待ってと…行かないでと言うことも出来ない。
指先が冷えて感覚すら失われているようだった。
今、何が起きた…
今、私は何をしてる…
立っているのかも、座っているのかも、ましてや呼吸しているのかすら分からなかった。
それほどまでに暗闇に落ちたみたいな絶望の中にいて、そして感じたこともない喪失感と虚無感に囚われていた。
分からなかった。さっきまでいつも通りに任務をこなしてただ高専へと戻るはずだったのに。
何故こんなことになった…
何故こんな場所に私はいる…
そして、ここ最近私の中にあった疑問が一つ頭に浮ぶ。それはまるでパズルのピースが埋まって行くみたいに気がついた一つのあること。
そっか。ここ最近五条先輩に会えていなかったのは先輩が忙しかったからじゃない。
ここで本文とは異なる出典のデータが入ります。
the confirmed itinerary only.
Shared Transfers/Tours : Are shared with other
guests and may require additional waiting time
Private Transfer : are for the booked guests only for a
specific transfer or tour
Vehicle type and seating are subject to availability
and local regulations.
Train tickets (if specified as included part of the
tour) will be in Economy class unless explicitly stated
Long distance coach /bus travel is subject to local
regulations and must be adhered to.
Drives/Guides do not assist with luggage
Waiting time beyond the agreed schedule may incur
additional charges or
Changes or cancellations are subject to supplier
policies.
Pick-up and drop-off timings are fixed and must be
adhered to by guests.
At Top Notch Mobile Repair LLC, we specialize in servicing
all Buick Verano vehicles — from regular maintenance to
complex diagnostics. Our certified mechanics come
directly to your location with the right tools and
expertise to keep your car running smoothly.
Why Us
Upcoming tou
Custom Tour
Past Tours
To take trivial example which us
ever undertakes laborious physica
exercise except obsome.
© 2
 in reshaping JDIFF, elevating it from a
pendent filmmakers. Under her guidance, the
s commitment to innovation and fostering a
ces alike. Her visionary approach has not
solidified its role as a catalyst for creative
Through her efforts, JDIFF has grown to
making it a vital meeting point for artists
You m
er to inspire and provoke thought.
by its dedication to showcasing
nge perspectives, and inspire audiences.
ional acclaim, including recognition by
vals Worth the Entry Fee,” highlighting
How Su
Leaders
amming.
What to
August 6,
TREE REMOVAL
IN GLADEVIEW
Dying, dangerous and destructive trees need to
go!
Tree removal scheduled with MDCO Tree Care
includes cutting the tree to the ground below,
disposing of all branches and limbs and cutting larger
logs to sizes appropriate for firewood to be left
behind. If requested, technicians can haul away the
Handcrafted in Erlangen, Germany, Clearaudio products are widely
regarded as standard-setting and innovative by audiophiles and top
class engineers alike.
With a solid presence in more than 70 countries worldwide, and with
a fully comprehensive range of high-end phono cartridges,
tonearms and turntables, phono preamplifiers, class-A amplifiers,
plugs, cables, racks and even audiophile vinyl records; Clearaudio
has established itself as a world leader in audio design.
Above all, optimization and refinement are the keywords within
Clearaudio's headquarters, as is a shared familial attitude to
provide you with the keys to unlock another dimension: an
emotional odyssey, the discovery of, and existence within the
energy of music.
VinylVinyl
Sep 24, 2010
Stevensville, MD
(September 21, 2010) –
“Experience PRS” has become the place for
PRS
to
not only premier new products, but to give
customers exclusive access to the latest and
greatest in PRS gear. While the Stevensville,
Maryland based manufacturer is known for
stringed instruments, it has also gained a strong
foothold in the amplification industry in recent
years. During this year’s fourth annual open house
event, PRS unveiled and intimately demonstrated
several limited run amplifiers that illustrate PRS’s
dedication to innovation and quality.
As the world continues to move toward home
忙しくて会う時間が無かったんじゃない。
あえて私を避けていた。私に会いたくなくて、この関係を断ち切りたくて…だから連絡も来なかったし高専内で会うこともなかったのか。
いや、違うか…もしかしたらもう既に二週間前にはとっくに五条先輩の興味は私から外れ、セフレですらなかったのかもしれない。